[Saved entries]
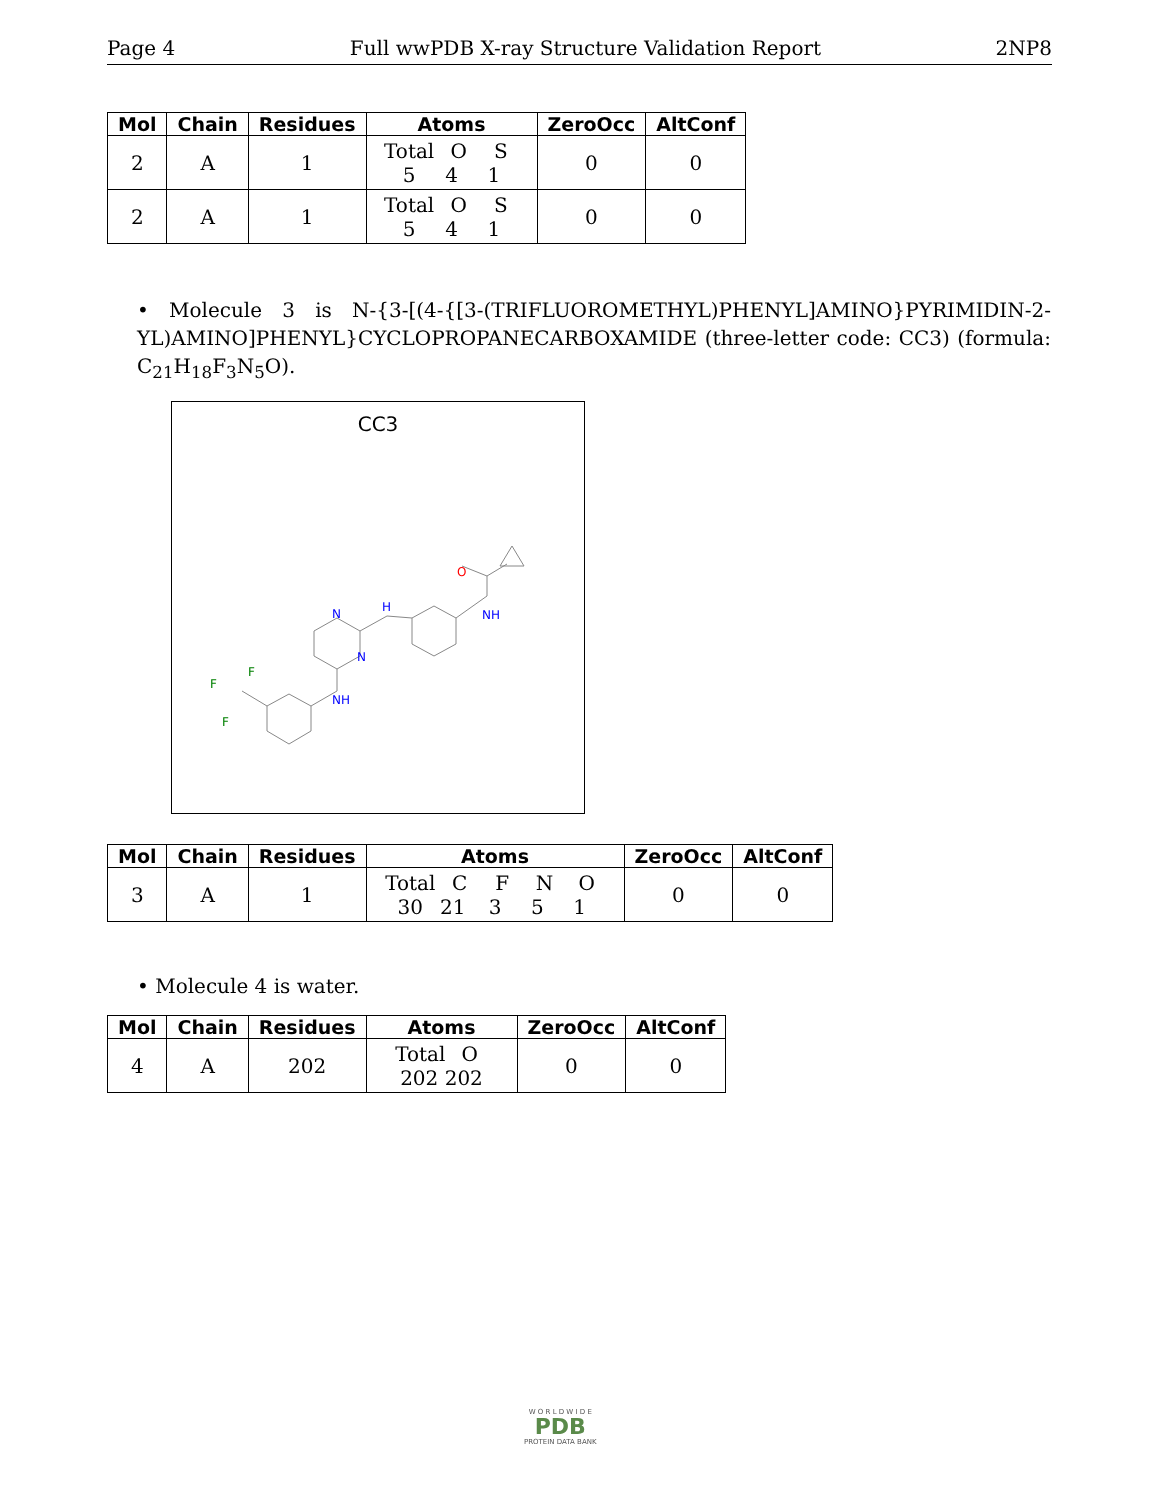Page 4 Full wwPDB X-ray Structure Validation Report 2NP8
| Mol | Chain | Residues | Atoms | ZeroOcc | AltConf |
| --- | --- | --- | --- | --- | --- |
| 2 | A | 1 | Total O S 5 4 1 | 0 | 0 |
| 2 | A | 1 | Total O S 5 4 1 | 0 | 0 |
• Molecule 3 is N-{3-[(4-{[3-(TRIFLUOROMETHYL)PHENYL]AMINO}PYRIMIDIN-2-YL)AMINO]PHENYL}CYCLOPROPANECARBOXAMIDE (three-letter code: CC3) (formula: C<sub>21</sub>H<sub>18</sub>F<sub>3</sub>N<sub>5</sub>O).
CC3
N
H
N
NH
NH
O
F
F
F
| Mol | Chain | Residues | Atoms | ZeroOcc | AltConf |
| --- | --- | --- | --- | --- | --- |
| 3 | A | 1 | Total C F N O 30 21 3 5 1 | 0 | 0 |
• Molecule 4 is water.
| Mol | Chain | Residues | Atoms | ZeroOcc | AltConf |
| --- | --- | --- | --- | --- | --- |
| 4 | A | 202 | Total O 202 202 | 0 | 0 |
W O R L D W I D E
PDB
PROTEIN DATA BANK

Task goal
What you return should match the records above word for word, minus the pictures.

Completed exercise
Page 4 Full wwPDB X-ray Structure Validation Report 2NP8
| Mol | Chain | Residues | Atoms | ZeroOcc | AltConf |
| --- | --- | --- | --- | --- | --- |
| 2 | A | 1 | Total O S 5 4 1 | 0 | 0 |
| 2 | A | 1 | Total O S 5 4 1 | 0 | 0 |
• Molecule 3 is N-{3-[(4-{[3-(TRIFLUOROMETHYL)PHENYL]AMINO}PYRIMIDIN-2-YL)AMINO]PHENYL}CYCLOPROPANECARBOXAMIDE (three-letter code: CC3) (formula: C<sub>21</sub>H<sub>18</sub>F<sub>3</sub>N<sub>5</sub>O).
CC3
N
H
N
NH
NH
O
F
F
F
| Mol | Chain | Residues | Atoms | ZeroOcc | AltConf |
| --- | --- | --- | --- | --- | --- |
| 3 | A | 1 | Total C F N O 30 21 3 5 1 | 0 | 0 |
• Molecule 4 is water.
| Mol | Chain | Residues | Atoms | ZeroOcc | AltConf |
| --- | --- | --- | --- | --- | --- |
| 4 | A | 202 | Total O 202 202 | 0 | 0 |
W O R L D W I D E
PDB
PROTEIN DATA BANK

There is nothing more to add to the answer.